ACTIVITY: Tally the lines in the material below that contain the string "Does", with case counting, and reply with only that number.

*** DATA Section Begins ***

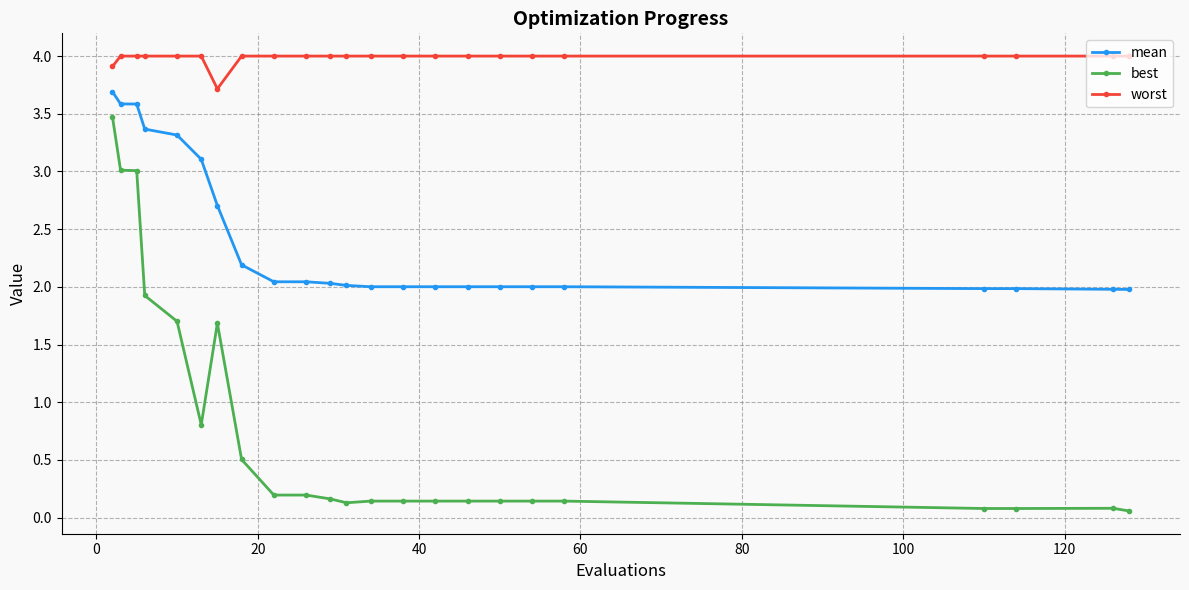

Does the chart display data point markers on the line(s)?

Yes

*** DATA Section Ends ***
*** DATA Section Begins ***

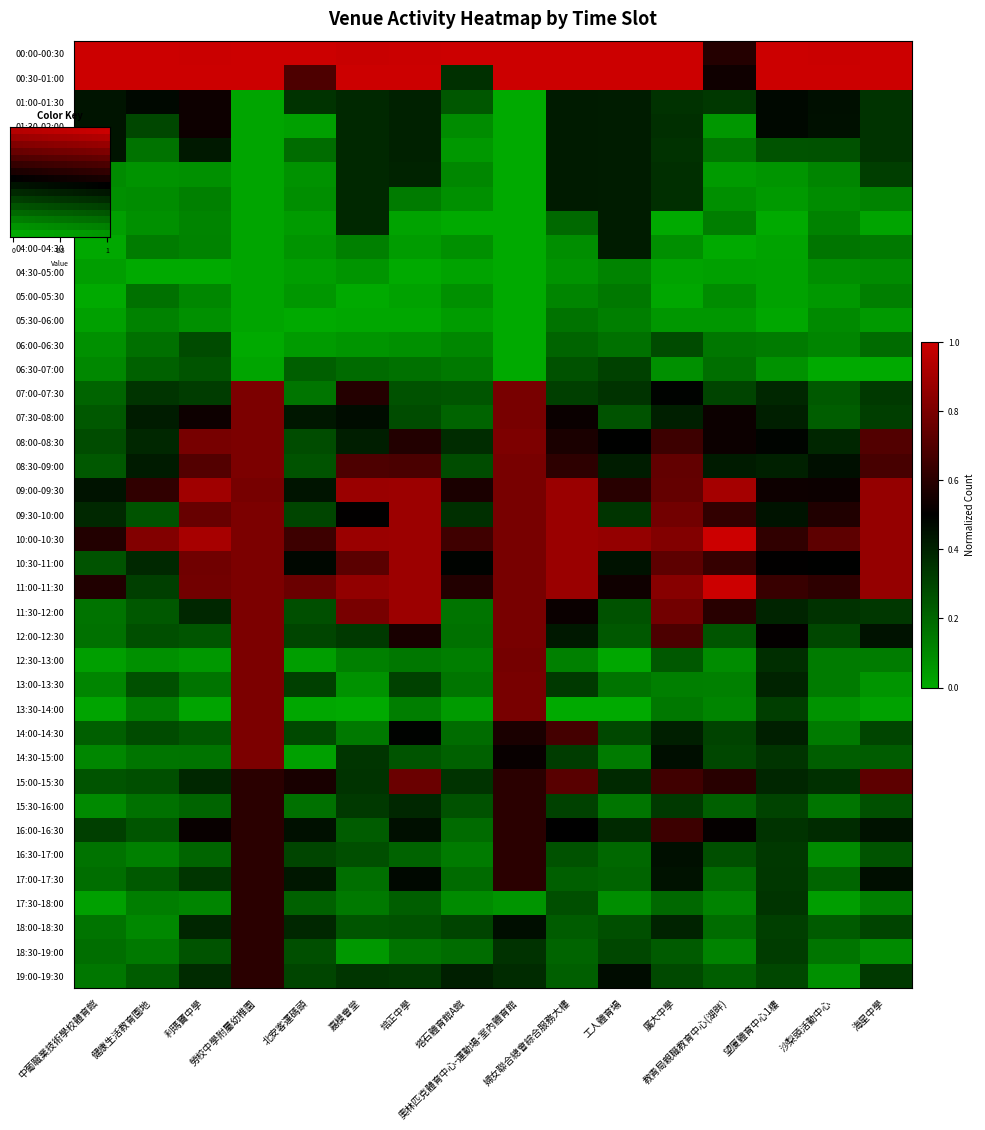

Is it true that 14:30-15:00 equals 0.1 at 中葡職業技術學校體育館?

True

*** DATA Section Ends ***
*** DATA Section Begins ***

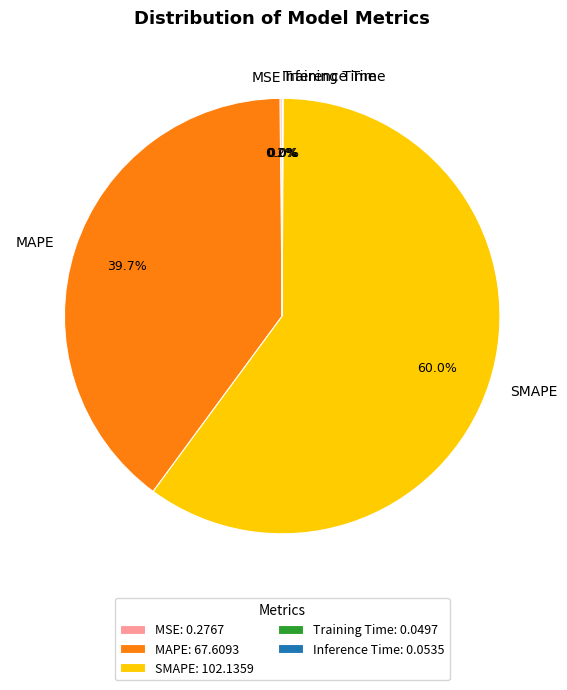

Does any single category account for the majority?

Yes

*** DATA Section Ends ***

ANSWER TO THIS EXERCISE: 2